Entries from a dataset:
******

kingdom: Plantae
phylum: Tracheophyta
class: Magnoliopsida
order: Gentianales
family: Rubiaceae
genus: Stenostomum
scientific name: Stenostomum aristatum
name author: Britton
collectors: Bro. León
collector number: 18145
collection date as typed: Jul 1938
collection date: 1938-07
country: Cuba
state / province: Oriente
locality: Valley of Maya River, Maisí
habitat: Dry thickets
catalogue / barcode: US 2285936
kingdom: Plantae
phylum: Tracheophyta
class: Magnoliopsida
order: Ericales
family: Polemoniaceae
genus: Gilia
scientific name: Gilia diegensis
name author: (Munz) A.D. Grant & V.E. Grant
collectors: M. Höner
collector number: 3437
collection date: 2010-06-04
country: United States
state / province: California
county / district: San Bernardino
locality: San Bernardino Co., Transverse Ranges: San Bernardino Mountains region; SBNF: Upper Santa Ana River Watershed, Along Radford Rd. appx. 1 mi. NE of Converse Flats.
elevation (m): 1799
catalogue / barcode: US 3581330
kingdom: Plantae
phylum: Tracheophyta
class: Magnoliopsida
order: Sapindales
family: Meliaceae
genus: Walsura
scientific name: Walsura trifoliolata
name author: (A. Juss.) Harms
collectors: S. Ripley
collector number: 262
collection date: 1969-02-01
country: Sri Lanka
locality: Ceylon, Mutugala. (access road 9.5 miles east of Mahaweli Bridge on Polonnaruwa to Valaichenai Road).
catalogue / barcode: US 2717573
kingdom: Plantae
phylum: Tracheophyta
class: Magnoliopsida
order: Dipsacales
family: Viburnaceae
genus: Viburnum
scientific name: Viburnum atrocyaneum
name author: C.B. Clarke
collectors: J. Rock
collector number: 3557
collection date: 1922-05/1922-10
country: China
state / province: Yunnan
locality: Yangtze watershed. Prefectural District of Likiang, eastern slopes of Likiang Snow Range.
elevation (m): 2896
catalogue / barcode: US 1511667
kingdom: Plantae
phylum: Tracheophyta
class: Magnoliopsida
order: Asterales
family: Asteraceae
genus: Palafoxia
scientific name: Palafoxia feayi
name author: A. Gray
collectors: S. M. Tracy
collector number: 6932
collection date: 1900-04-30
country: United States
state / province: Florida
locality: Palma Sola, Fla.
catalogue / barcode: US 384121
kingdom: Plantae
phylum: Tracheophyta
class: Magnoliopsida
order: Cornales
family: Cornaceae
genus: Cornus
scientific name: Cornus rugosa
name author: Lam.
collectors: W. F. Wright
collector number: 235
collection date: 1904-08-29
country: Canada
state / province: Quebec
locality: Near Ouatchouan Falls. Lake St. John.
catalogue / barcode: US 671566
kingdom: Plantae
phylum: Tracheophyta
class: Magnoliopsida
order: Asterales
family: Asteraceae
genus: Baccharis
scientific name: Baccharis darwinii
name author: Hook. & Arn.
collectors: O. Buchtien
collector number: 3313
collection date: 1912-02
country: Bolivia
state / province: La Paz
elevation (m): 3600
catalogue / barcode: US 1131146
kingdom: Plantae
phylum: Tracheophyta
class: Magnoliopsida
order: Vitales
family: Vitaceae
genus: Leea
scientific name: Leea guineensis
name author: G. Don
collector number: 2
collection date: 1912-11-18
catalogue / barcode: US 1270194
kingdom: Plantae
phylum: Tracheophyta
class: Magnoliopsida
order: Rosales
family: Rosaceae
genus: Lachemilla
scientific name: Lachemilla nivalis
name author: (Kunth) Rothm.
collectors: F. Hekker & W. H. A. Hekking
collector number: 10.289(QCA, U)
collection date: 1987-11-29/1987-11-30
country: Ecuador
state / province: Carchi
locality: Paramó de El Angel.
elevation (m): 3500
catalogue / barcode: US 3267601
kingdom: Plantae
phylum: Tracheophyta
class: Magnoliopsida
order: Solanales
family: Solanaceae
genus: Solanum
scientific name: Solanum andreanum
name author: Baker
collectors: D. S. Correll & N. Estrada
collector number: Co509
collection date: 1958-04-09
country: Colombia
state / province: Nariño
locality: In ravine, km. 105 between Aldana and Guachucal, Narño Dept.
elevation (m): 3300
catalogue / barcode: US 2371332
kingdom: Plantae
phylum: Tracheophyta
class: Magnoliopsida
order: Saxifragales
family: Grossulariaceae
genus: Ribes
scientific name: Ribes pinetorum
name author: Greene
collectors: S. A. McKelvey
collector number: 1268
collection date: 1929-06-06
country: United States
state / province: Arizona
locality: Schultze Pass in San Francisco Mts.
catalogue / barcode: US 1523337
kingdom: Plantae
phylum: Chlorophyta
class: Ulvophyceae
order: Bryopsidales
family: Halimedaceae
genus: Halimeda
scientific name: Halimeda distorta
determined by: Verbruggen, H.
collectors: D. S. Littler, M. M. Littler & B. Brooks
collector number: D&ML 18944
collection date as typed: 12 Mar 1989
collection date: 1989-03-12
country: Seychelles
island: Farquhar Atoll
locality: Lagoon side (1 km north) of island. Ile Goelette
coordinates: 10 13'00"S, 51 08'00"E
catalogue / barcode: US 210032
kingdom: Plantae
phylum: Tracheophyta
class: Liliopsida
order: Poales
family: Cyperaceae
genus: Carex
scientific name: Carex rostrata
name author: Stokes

******

### EXERCISE REQUIREMENTS
Can you write out the lines above without any change, beginning with the first line of the rows and going on through the line with "county / district: San Bernardino", both ends included?

### EXERCISE RESPONSE
kingdom: Plantae
phylum: Tracheophyta
class: Magnoliopsida
order: Gentianales
family: Rubiaceae
genus: Stenostomum
scientific name: Stenostomum aristatum
name author: Britton
collectors: Bro. León
collector number: 18145
collection date as typed: Jul 1938
collection date: 1938-07
country: Cuba
state / province: Oriente
locality: Valley of Maya River, Maisí
habitat: Dry thickets
catalogue / barcode: US 2285936
kingdom: Plantae
phylum: Tracheophyta
class: Magnoliopsida
order: Ericales
family: Polemoniaceae
genus: Gilia
scientific name: Gilia diegensis
name author: (Munz) A.D. Grant & V.E. Grant
collectors: M. Höner
collector number: 3437
collection date: 2010-06-04
country: United States
state / province: California
county / district: San Bernardino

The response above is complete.